WHAT NEEDS TO BE DONE:
Give again exactly the lines that stretch from the one with "### 2. Add FlyonUI" to the end of the data below, including both of those lines and nothing else.

SUPPLIED MATERIAL:
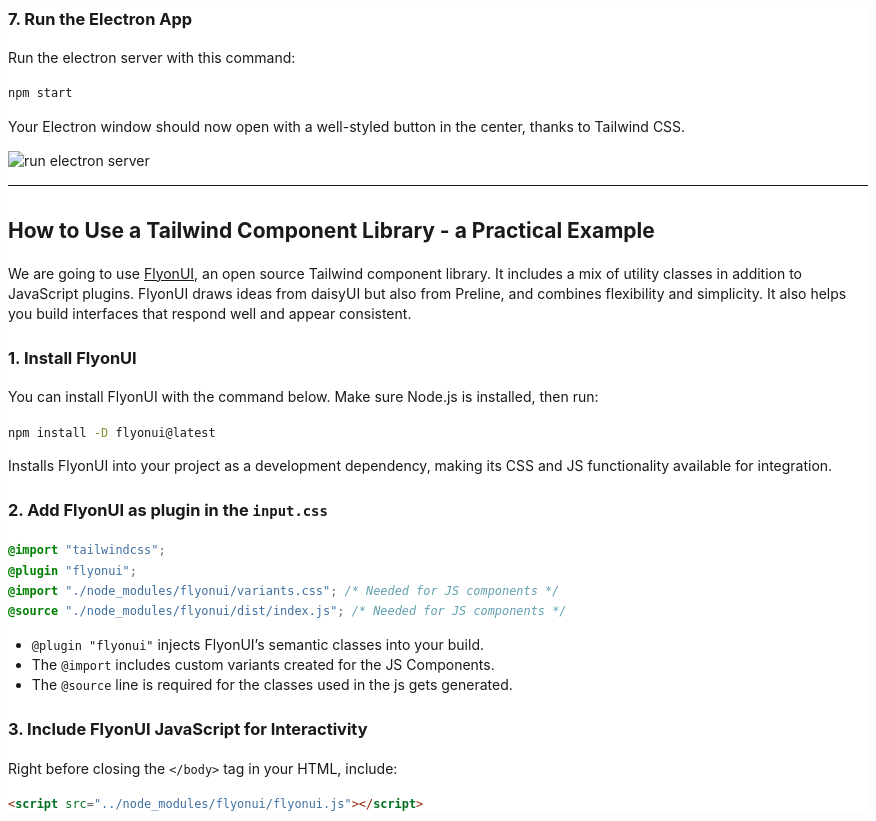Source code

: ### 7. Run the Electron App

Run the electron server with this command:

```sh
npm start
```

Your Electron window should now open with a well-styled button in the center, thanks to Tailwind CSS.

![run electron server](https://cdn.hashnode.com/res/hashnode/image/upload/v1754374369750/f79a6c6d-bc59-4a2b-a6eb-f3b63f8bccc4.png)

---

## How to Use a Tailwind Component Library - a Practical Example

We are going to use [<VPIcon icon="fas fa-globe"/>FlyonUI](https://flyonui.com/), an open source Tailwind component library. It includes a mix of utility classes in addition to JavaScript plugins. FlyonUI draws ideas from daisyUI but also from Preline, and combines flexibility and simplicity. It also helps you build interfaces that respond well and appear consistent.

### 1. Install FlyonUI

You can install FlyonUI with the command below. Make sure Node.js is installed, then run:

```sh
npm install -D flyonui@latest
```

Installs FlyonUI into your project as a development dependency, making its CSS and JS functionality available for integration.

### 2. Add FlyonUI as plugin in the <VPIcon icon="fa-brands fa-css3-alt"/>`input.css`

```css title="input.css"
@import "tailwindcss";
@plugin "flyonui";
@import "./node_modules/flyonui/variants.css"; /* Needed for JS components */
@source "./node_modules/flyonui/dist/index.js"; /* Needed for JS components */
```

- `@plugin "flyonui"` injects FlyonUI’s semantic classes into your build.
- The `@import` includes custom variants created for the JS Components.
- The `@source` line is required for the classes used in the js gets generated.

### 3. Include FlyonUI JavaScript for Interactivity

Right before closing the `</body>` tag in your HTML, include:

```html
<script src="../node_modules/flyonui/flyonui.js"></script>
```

RESULT OF THIS TASK:
### 2. Add FlyonUI as plugin in the <VPIcon icon="fa-brands fa-css3-alt"/>`input.css`

```css title="input.css"
@import "tailwindcss";
@plugin "flyonui";
@import "./node_modules/flyonui/variants.css"; /* Needed for JS components */
@source "./node_modules/flyonui/dist/index.js"; /* Needed for JS components */
```

- `@plugin "flyonui"` injects FlyonUI’s semantic classes into your build.
- The `@import` includes custom variants created for the JS Components.
- The `@source` line is required for the classes used in the js gets generated.

### 3. Include FlyonUI JavaScript for Interactivity

Right before closing the `</body>` tag in your HTML, include:

```html
<script src="../node_modules/flyonui/flyonui.js"></script>
```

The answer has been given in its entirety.